Try finding a learning rate (or learning rate scheme), mini-batch size and initialization scheme that works best. You may also add a momentum term to your optimization to accelerate it. Additionally, you may add a regularization term to avoid overfitting (or use other methods, such as early stopping). Note that sophisticated addition of a momentum or regularization term should involve only minimal changes to your code, but may improve the computation significantly (in either quality of the results or runtime).
Note that should you compare your test errors to those of the neural network results published on the webpage of the original dataset (for comparable network architectures), you should be able to significantly improve upon them.

• Use your program to train a neural network with 1 hidden layer and Rectified Linear Units (ReLU) using the squared loss as the loss function at the top layer. That is, build a network whose architecture is the same as before, but replace the sigmoid with the rectifier transfer fuction which is defined as $R(x) = \max(0,x)$. Train only one such network whose number of nodes at the hidden layer is the same as the best performing network from the previous part.

#### Problem writeup:

1.1 Write a paragraph describing your design choices. In particular, specify all your parameter choices: your learning rate (or learning rate scheme), mini-batch size, initialization scheme.

1.2 For each of the 6 networks trained (5 different values of $n_h$ and the ReLU network), plot the squared loss after every half epoch (starting with your initial squared error). Please label your axes in a readable way. Plot the loss of both the training and test losses on the same plot.

1.3 Do the same as 1.2 for the 0/1 loss (i.e. 1 - accuracy), but this time start when the loss is below 7% (or when $\frac{2}{3}$ of epochs have elapsed, whichever comes first) to make to plot more readable.

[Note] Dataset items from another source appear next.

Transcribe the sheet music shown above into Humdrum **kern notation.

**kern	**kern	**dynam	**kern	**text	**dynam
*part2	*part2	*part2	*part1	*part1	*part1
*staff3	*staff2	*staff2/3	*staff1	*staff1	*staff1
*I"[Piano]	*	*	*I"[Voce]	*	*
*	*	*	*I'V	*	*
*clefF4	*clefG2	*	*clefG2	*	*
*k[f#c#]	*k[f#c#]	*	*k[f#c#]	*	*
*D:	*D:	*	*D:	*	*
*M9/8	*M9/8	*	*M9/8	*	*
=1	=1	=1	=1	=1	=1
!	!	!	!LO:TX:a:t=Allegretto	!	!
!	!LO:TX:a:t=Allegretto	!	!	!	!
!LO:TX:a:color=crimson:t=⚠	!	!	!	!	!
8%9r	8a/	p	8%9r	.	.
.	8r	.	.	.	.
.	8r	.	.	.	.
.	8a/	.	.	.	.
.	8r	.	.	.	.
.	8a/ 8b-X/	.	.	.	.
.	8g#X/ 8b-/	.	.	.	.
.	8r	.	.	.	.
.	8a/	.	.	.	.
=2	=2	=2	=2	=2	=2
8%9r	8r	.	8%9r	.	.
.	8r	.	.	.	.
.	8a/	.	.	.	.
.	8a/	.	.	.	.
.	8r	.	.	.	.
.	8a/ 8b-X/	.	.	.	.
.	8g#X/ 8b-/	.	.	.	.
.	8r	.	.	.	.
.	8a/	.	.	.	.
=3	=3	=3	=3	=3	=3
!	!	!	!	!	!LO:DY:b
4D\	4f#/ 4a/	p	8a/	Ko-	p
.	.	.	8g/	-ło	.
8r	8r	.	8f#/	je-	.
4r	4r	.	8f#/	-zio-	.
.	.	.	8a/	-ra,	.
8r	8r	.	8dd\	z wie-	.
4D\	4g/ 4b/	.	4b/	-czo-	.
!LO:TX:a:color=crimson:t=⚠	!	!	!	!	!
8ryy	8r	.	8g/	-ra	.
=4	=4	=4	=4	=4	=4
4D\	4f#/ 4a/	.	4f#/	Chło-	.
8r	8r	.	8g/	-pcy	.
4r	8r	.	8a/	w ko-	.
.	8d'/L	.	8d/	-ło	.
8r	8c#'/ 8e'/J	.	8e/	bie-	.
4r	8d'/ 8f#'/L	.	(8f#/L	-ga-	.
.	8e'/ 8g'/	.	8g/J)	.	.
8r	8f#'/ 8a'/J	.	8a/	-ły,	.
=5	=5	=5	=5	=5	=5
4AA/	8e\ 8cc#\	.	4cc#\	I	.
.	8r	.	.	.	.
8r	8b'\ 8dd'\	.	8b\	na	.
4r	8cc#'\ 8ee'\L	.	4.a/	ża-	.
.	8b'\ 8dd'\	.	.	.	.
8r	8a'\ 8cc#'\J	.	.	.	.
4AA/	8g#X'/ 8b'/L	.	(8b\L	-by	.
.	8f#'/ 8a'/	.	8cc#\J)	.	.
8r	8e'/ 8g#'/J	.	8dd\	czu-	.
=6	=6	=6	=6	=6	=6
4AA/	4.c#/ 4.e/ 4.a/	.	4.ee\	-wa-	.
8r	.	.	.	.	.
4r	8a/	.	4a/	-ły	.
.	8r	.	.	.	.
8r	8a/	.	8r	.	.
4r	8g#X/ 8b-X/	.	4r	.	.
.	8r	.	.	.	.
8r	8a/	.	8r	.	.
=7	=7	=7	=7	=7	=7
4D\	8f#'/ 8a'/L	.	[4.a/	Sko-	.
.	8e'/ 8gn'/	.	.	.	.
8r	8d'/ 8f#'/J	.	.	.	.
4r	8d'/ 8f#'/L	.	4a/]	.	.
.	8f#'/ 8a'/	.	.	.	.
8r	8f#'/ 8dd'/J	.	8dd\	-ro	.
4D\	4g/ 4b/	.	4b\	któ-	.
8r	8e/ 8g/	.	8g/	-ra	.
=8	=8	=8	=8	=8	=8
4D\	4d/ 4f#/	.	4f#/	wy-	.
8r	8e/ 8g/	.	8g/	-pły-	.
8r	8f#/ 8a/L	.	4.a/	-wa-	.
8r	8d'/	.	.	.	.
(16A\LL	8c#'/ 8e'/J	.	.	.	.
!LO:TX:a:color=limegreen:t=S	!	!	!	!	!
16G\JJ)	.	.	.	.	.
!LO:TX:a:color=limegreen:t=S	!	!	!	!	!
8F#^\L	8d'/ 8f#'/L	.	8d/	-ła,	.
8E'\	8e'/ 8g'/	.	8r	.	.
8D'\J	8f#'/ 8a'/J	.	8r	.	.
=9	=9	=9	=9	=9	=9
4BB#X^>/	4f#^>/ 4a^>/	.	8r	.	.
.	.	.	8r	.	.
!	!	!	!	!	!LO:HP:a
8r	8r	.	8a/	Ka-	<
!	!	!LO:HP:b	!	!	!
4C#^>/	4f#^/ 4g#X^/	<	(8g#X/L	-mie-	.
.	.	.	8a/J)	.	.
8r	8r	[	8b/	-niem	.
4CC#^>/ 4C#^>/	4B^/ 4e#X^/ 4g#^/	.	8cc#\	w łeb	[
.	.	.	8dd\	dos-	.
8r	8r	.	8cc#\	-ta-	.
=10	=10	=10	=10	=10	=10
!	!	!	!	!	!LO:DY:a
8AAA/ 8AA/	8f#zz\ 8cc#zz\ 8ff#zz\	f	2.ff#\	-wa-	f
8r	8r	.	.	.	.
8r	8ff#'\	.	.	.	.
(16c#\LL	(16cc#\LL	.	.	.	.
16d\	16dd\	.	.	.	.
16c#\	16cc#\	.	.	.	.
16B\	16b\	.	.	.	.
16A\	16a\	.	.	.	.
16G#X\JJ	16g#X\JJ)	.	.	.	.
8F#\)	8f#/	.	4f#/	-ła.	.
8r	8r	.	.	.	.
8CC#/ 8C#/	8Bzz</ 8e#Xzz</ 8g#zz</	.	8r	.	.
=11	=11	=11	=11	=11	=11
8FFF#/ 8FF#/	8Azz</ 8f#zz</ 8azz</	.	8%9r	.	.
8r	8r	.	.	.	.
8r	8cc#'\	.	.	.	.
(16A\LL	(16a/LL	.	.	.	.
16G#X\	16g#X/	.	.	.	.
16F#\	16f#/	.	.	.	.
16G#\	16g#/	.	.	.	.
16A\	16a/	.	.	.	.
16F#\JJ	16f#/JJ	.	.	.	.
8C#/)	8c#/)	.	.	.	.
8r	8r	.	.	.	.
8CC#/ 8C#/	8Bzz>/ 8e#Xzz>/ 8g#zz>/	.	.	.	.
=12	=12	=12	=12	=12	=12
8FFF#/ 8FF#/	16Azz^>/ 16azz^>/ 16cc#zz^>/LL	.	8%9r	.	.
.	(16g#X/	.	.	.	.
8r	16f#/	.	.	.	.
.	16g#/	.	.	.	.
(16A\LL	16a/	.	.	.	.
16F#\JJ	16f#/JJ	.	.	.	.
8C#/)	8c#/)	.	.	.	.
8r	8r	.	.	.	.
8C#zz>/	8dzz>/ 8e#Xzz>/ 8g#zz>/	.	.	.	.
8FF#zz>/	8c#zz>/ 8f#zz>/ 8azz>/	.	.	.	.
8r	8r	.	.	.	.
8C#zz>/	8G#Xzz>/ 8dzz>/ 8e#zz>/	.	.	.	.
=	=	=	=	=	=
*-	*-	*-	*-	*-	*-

1.4 What is your final squared loss and 0/1 loss for both the training and test sets for each network?

1.5 How does using ReLUs compare to using the sigmoid function? Why?

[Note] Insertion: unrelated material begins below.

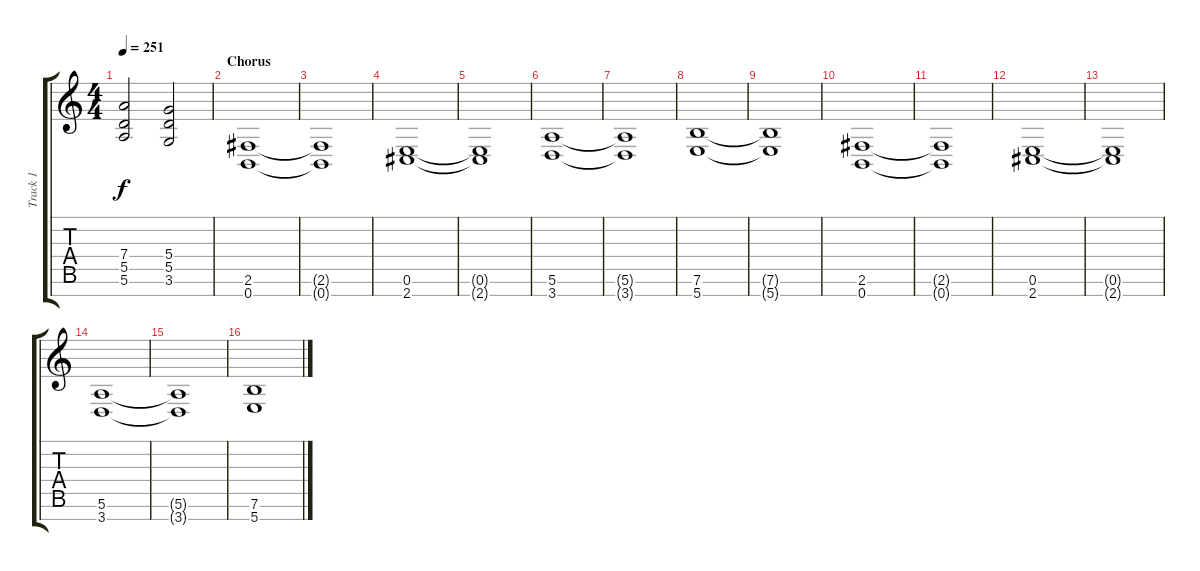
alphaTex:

### Problem 2: Ensemble Methods

Consider an ensemble learning algorithm that uses simple majority voting among $K$ learned hypotheses. Suppose that each hypothesis has error $\epsilon$ and that the errors made by each hypothesis are independent of the others'.

2.1 Calculate a formula for the error of the ensemble algorithm in terms of $K$ and $\epsilon$, and evaluate it for the case where $K$ = 5, 10 and 20 and $\epsilon$ = 0.1, 0.2 and 0.4.

2.2 If the independence assumption is removed, is it possible for the ensemble error to be worse than $\epsilon$? Justify you answer.